Montag, 4. Dezember 2017

Der Fremde im Pelzmantel

Genervt legte er die Zeitung beiseite. Was für ein Rummel um diesen Bären, der von Italien kommend in den Graubündner Bergen aufgetaucht sein soll. Als wenn das so aufregend wäre. Es hatte schließlich früher überall in Europa Bären gegeben, bis sie irgendwann im Mittelalter ausgerottet wurden. Aber der Presserummel war schon lästig. Da sorgten sich die Viehbesitzer um ihre Tiere, Wanderer um ihre Sicherheit und die Einheimischen um das Geld der Touristen. Dabei war noch gar nicht sicher, ob wirklich ein Bär von Italien herübergewandert war. Die Spuren konnten auch von einem anderen Tier stammen, hatte irgendein Förster im Fernsehen gesagt. Immerhin hat bisher noch keiner verlangt den Bären zu erschießen, so, wie damals in Bayern.
Er packte seine Sachen zusammen und verstaute seine Brille sorgfältig im Etui. Dann setzte er seine Wanderung fort. Das Tal war an dieser Stelle ungewöhnlich breit. Bald war er sich nicht mehr sicher, ob er auf dem richtigen Weg war. Er wollte einen Blick auf die Wanderkarte werfen, aber er fand seine Brille nicht. Verdammt! Er hatte sie doch eingesteckt? Vielleicht lag sie noch an dem Platz, wo er vor fast einer halben Stunde Rast gemacht hatte. Es half nichts: Er musste den Weg wieder zurück gehen.
Er war noch nicht lange unterwegs, als ihm plötzlich Zweifel kamen. War das überhaupt der richtige Weg?

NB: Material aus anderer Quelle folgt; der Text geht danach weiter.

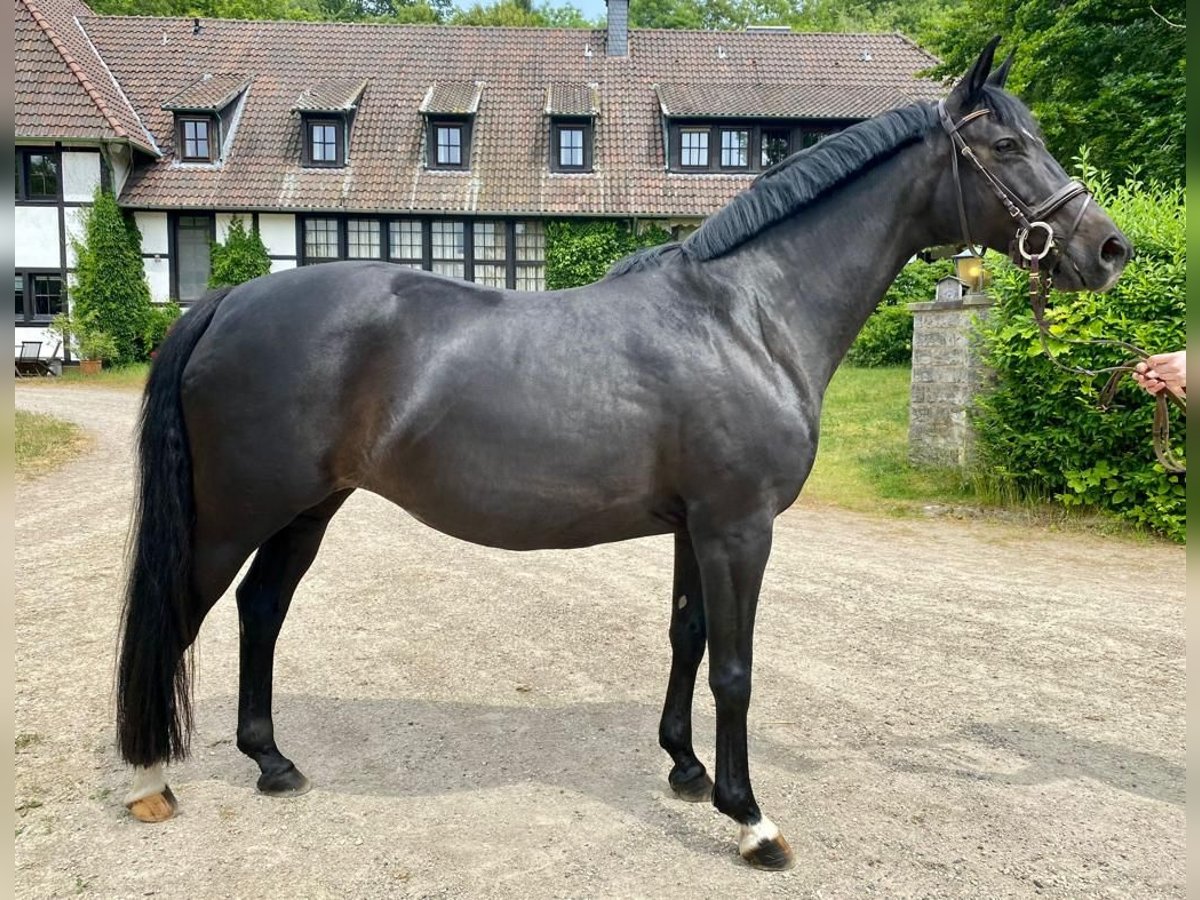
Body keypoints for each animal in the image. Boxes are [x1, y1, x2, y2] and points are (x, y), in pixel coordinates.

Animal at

Er konnte zwar auch ohne Brille noch ganz gut sehen, aber offenbar gab es ein paar Dinge, die ihm ohne Sehhilfe entgingen. Während er noch an der Wegkreuzung stand und überlegte, näherte sich ihm ein seltsamer Wanderer. Ein Glück! Da war jemand, den er fragen konnte. Der Wanderer schien trotz der großen Hitze einen Pelzmantel zu tragen. Naja, vielleicht wollte er über den Gletscher gehen.

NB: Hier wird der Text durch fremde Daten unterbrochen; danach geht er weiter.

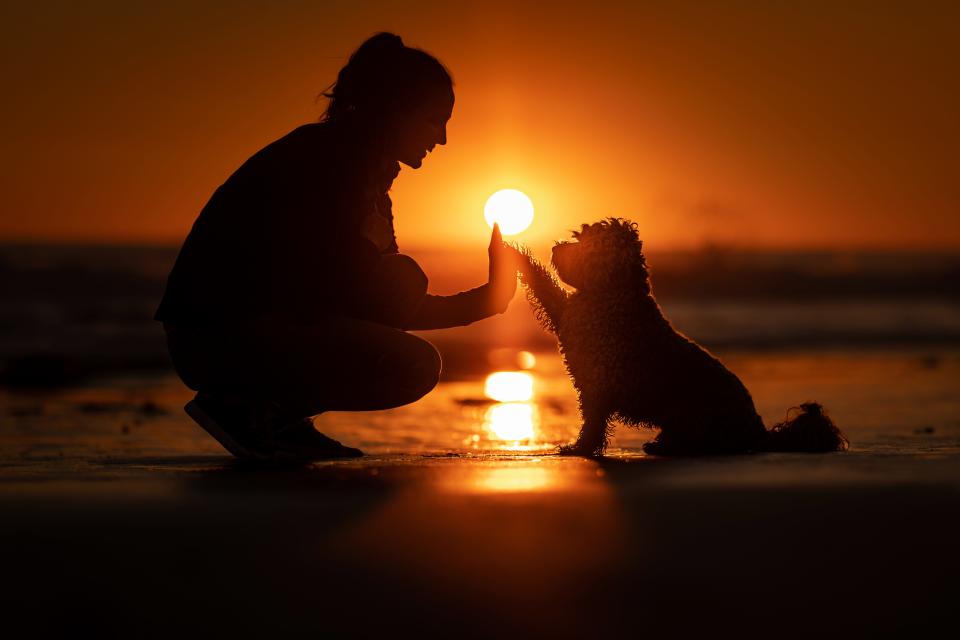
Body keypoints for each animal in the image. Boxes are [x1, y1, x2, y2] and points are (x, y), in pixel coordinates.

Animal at [512, 219, 844, 456]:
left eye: (585, 243)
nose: (556, 249)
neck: (614, 292)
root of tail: (758, 431)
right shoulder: (568, 317)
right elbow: (541, 282)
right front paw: (513, 252)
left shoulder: (600, 382)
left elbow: (593, 421)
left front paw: (580, 448)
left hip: (693, 413)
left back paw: (673, 446)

„Junger Mann, können sie mir vielleicht helfen? Ich glaube, ich habe mich verirrt“, sagte er.
Aber der Fremde brummte nur irgendetwas unverständliches und beachtete ihn gar nicht. Stattdessen bückte er sich und ging auf allen Vieren weiter. Hatte er eventuell seine Kontaktlinsen verloren? Er würde dem seltsamen Wanderer ja gerne suchen helfen, aber ohne seine Brille war er doch wesentlich hilfloser, als er gedacht hätte. Der Fremde ließ sich nicht beirren. Dann richtet er sich direkt vor ihm auf. Offenbar hatte er seine Kontaktlinsen gefunden.

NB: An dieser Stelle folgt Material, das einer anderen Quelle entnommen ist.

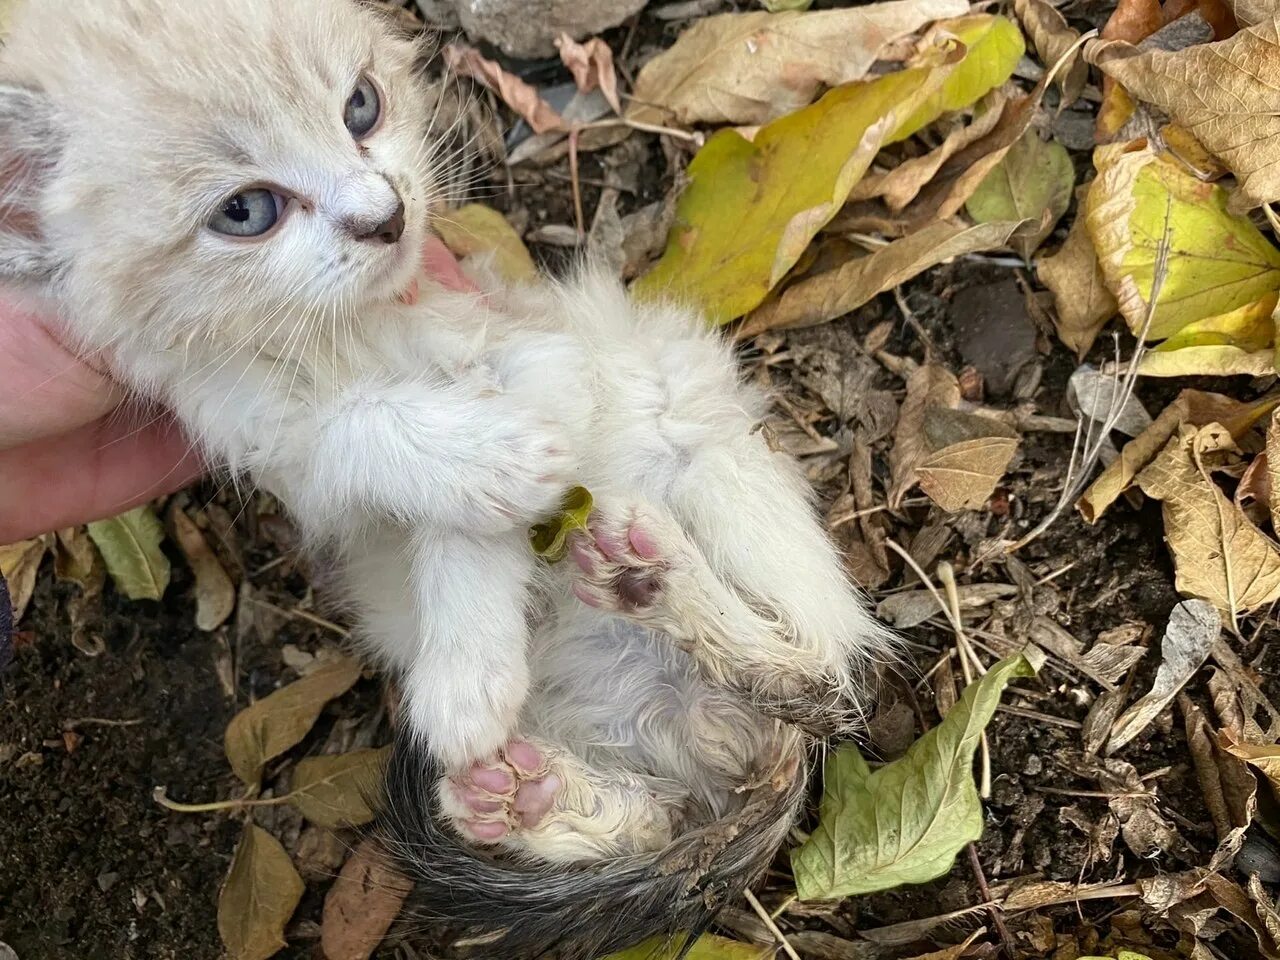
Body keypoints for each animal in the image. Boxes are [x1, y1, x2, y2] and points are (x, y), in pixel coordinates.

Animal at [0, 0, 896, 947]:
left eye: (361, 107)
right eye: (246, 211)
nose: (388, 216)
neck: (343, 333)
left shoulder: (547, 360)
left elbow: (465, 514)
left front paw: (468, 660)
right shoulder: (256, 425)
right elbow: (360, 435)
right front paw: (473, 469)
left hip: (711, 451)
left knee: (820, 676)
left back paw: (656, 581)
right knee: (665, 815)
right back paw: (536, 797)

„Also wirklich, junger Mann“, setzte er an. „Ihr Verhalten ist absolut ungebührlich. Ich habe sie ganz höflich um Hilfe gebeten und sie halten es nichtmal für nötig mir eine verständliche Antwort zu geben. Stattdessen brummeln sie irgendwas in ihren Bart. Sie sollten sich wirklich mal rasieren.“
Aber wieder brummte der Fremde nur etwas unverständliches. Dann drehte er sich um und verschwand blitzschnell im Unterholz.
Kopfschüttelnd ging er weiter. Hoffentlich war das der richtige Weg. Bald gelangte er wieder an seinen alten Rastplatz und dort lag doch tatsächlich das Brillenetui auf dem Stein, wo sein Rucksack gestanden hatte. Er hatte das Etui nicht in die Rucksacktasche hineingesteckt, sondern daneben, sodass es auf dem Stein liegen geblieben war. Und dort lag ja auch die Zeitung, die er eben noch gelesen hatte. Ein wenig erschöpft ließ er sich auf seinem alten Platz nieder und setzte die Brille auf. Sein Blick fiel auf den Zeitungsartikel über den Bären. Was für ein Blödsinn! Wahrscheinlich war das wieder mal eine Presseente. Vermutlich gab es gar keinen Bären in Graubünden. Nur irgend so einen unhöflichen Typen im Pelzmantel der unverständliches Zeug brummelte.